If the indexQueue blocks it won't take long for this to cascade back through the other queues as they also begin to block. Common causes of this is slow R/W disk access and/or high levels of logs being received from forwarders or syslog. What happens is Splunk eventually is writing data to disk as fast as it can but if it is receiving data quicker than it can write then it will begin to block.
Some quick things to check would be if your forwarders are capped at the default (I think about 256kbps) or if they have been modified to output at a faster rate. Also have a look at the IOPS of the hard disk(s) you have to ensure that they meet or exceed the minimum of at least 800 (you want more if it is in heavy use) and finally, you might just need to expand your setup to include a second indexer?
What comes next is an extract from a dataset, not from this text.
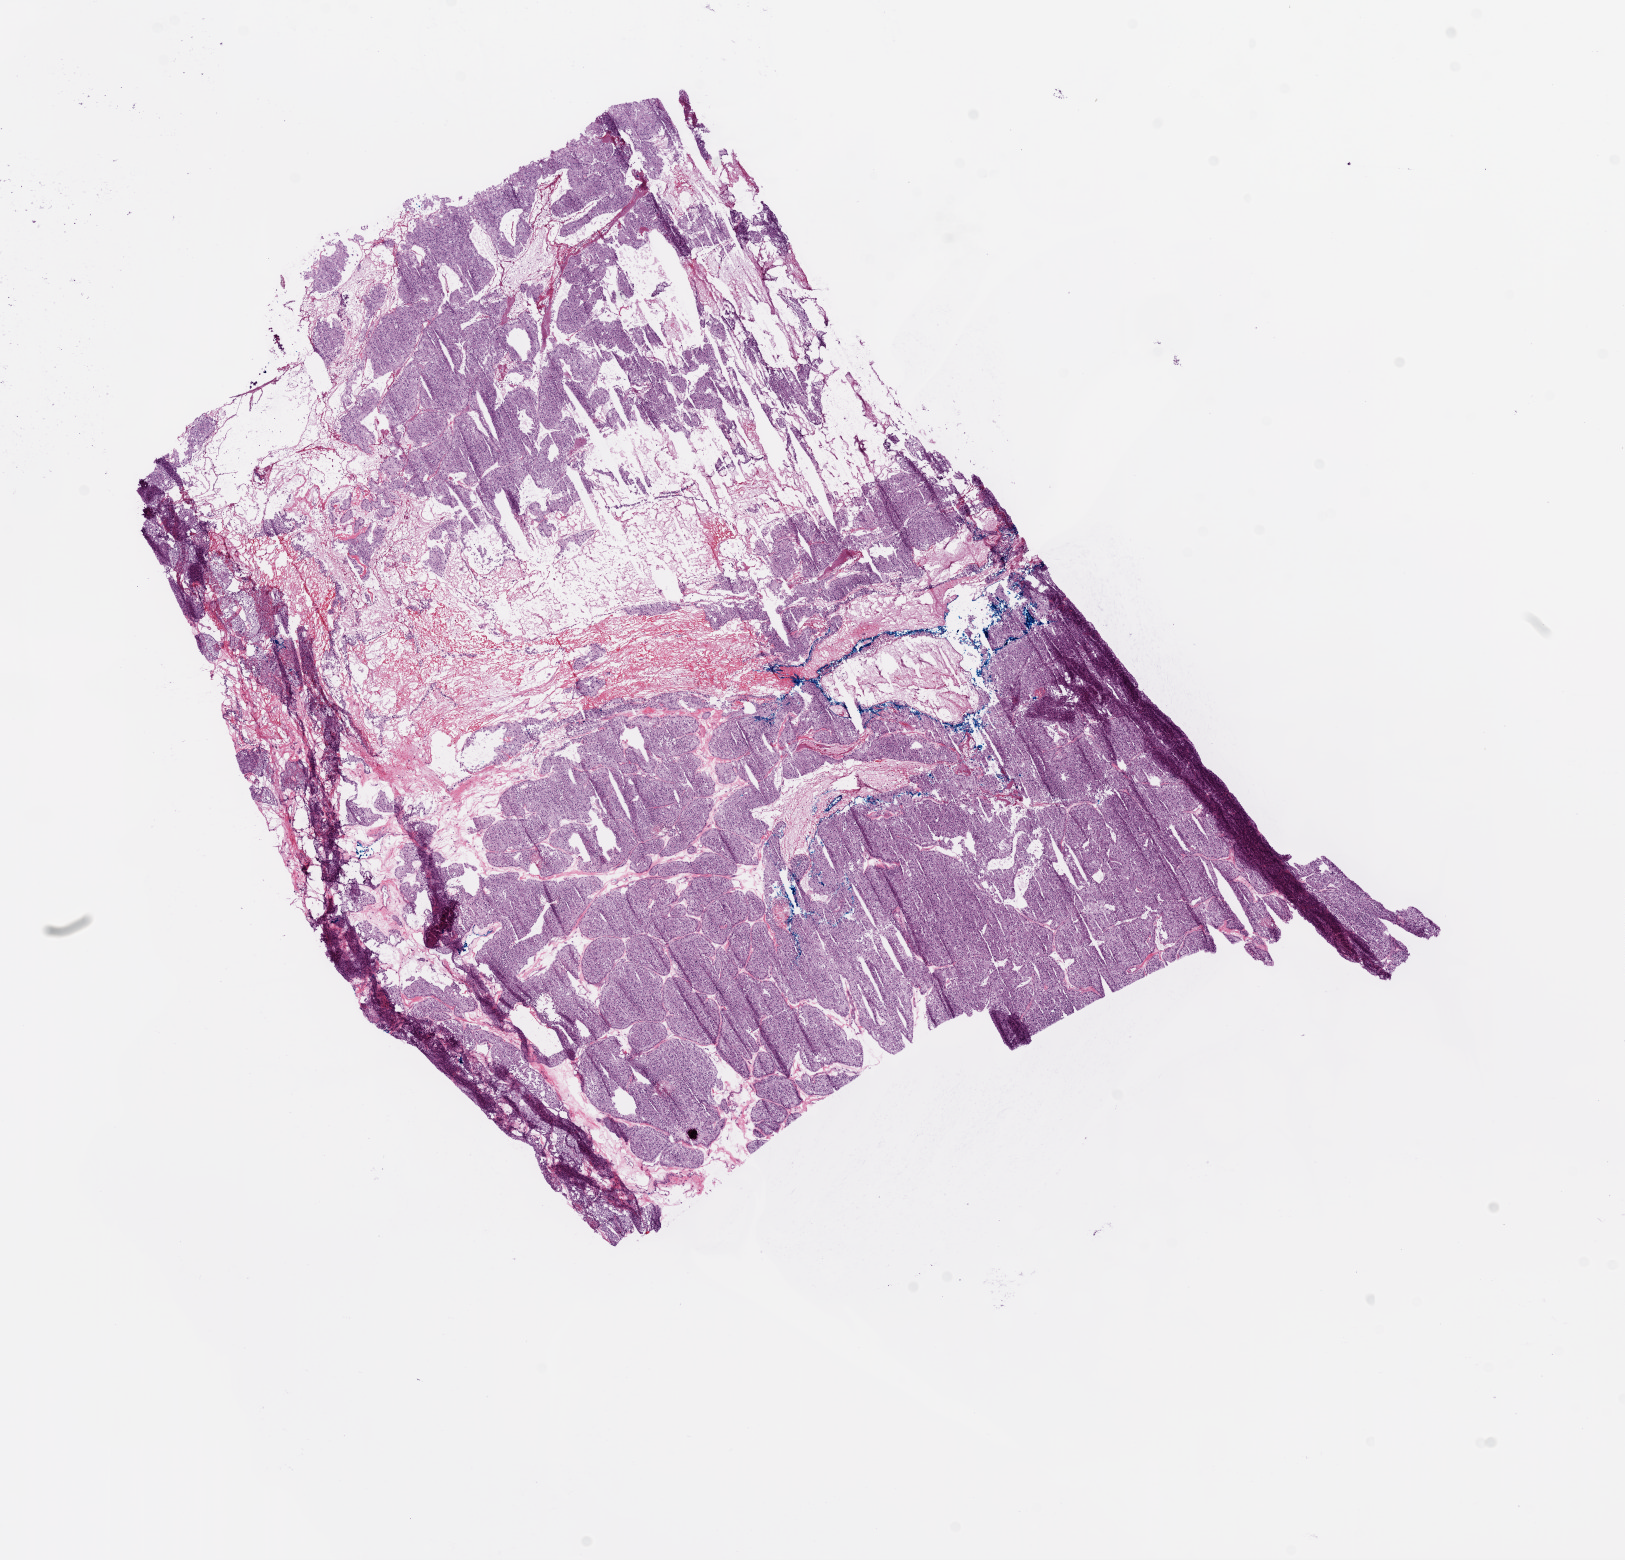
H&E-stained whole-slide image — shown as a low-resolution overview of the whole scanned area (about 13.0 x 12.5 mm, from a 20x scan). Frozen section from the bottom of the tissue portion. Primary tumour sample from the kidney. Patient: male, age at initial diagnosis 79 years. Histologic grade: G2 (moderately differentiated). Pathologist review of this section (percent, as recorded): tumour cells 75%, tumour nuclei 90%, normal cells 0%, stromal cells 5%, necrosis 20%.
* diagnosis: Clear cell adenocarcinoma, NOS
* AJCC pathologic stage: I
* TNM: T1b N0 M0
I have downloaded that but have not yet taken the time to check it out -- 'real' work gets in the way. Perhaps I need to reset some priorities so that I can make use of the product to support the product!
In light of the need for "data to justify", I'd check out the Splunk on Splunk (S.o.S.) app. It has a report called indexing_performance which can show you which portions of your Splunk pipeline are busy, and reflect that status over time so you can see whether it's a spike or a trend. Be careful, though, Splunk on Splunk comes with a couple of scripts to collect performance data; if you're already close to your limit, you'll want to disable those specific inputs via the Splunk Manager.
I have two indexers and am collecting data to justify a third -- budget considerations, etc make justification necessary and appropriate. I have a fair number of forwarders too and some can burst a bunch of data now and then. Although I have not dug into the over-all picture, I suspect that these 'bursting servers' did so enmass.